How the SSDI program can be an advantage for applicant’s retirement
[21:03] “If you stop working at 40 and don’t get your SSDI benefits, they are going to pay your retirement based on your earnings record, which ends at 40. There’s a big gap there, a big hole. And what the SSDI program does, is it eliminates those and calls them zeros . . .
“We deal with folks in their 60s and have opted for early retirement instead of filing for disability benefits. We encourage those folks to file for disability benefits because if they can be approved, they will receive disability benefits up until their full retirement age. Their full retirement amount will be increased because they won’t have those zeros or have the opt-ins for early retirement at 62. A few hundred bucks a month makes a huge difference, in terms of the lifestyle that you’re going to lead.”
More information on the importance of emotional support
[22:58] “At our company, it’s a job to find substituted parties for people who die while they wait in line for their chance to get disability benefits. In April alone, we had 60 folks who are our clients, who died at various stages of the process while they are waiting for benefits, Life expectancy for those who suffer from disability is significantly lower than it is for the general population.”
The financial hardship associated with waiting for SSDI benefits to go through
[24;19] “People don’t have a lot of savings in reserves.
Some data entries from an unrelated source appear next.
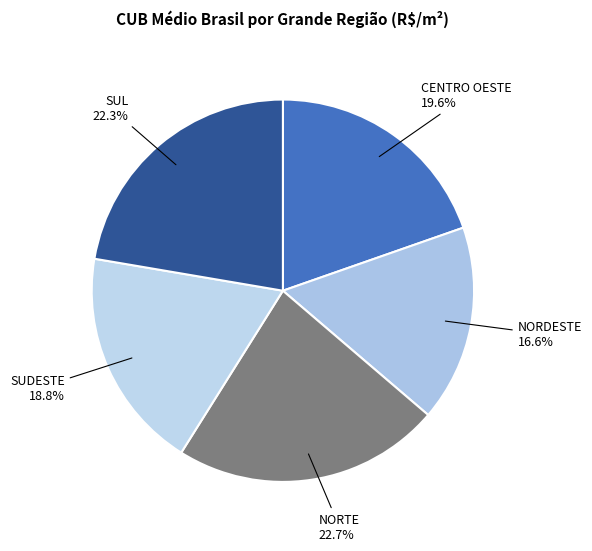

Count the number of slices in the pie.

5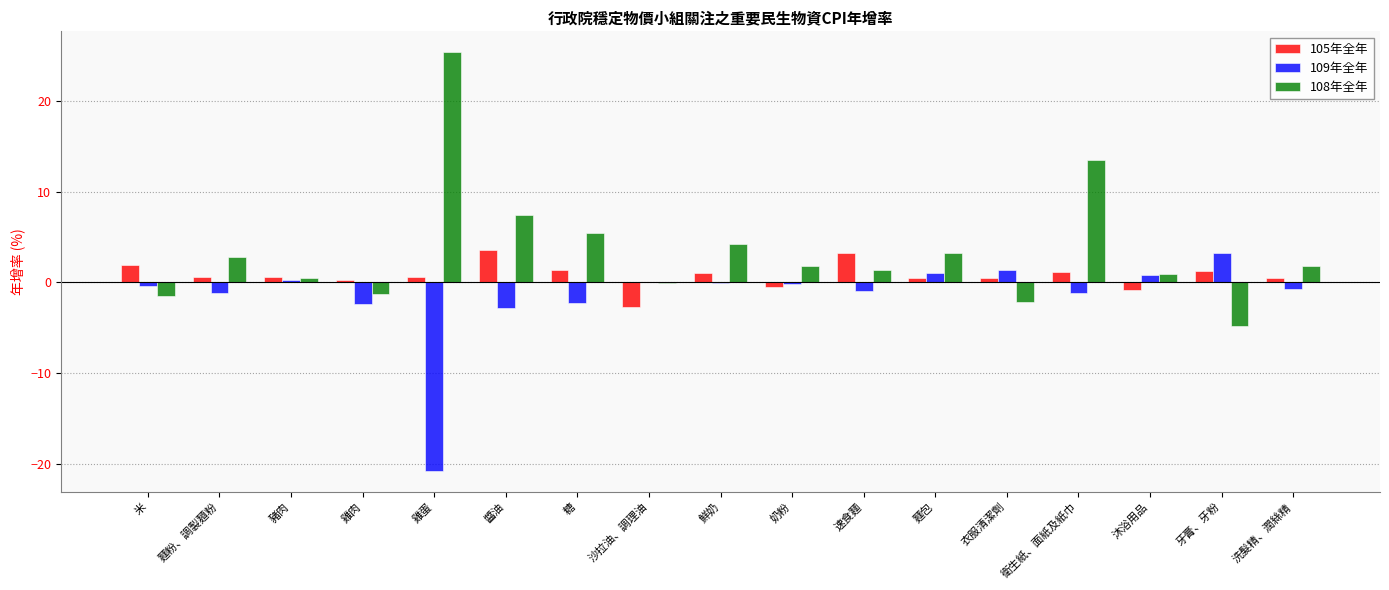

Are the bars grouped side by side (vs. stacked)?

Yes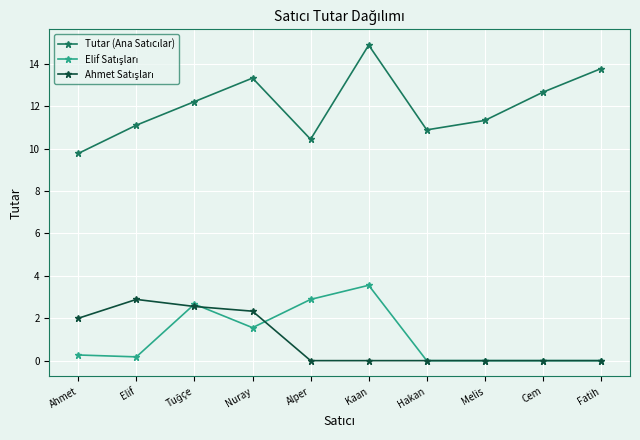

What is the difference between the highest and lowest values at Ahmet?

9.5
If you are the average person making the average salary, you don’t have cash in the bank to keep you floating, keep you going for 12-24 months. That struggle to survive during that period while you are waiting to get approved for benefits takes a tremendous toll on people, emotionally, and physically. Everything is amplified because you’re worried about having a place to live, having heat, you’re worried about all kinds of things . . .
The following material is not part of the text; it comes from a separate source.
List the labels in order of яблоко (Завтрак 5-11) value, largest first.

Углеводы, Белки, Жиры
“One of the very first cases we won at Citizens Disability (when we started in 2010), the retroactive reward that the claimant got was able to get his house out of foreclosure. He was a week away from being thrown out of his home that he had been in for 20 years. Because he was awarded benefits he was able to get enough money to get current on his mortgage, but if it had been one more week he would have been homeless.”
Key Takeaways
[28:02] “For me it’s awareness of folks who are struggling with physical and mental problems that are preventing them from working. That there is a program, that there are people, who can help them. And that there is light at the end of that tunnel — they just have to stick through it and make it to the end.
“Maybe, even more importantly, it’s to make folks who have family members or friends who are going through this process to be aware of and to think about what those folks might be going through. To place themselves in their shoes and to be available and to be a resource. To be helpful and supportive and to do what they can so the folks dealing with the disabilities can feel support enough to make it through the end.”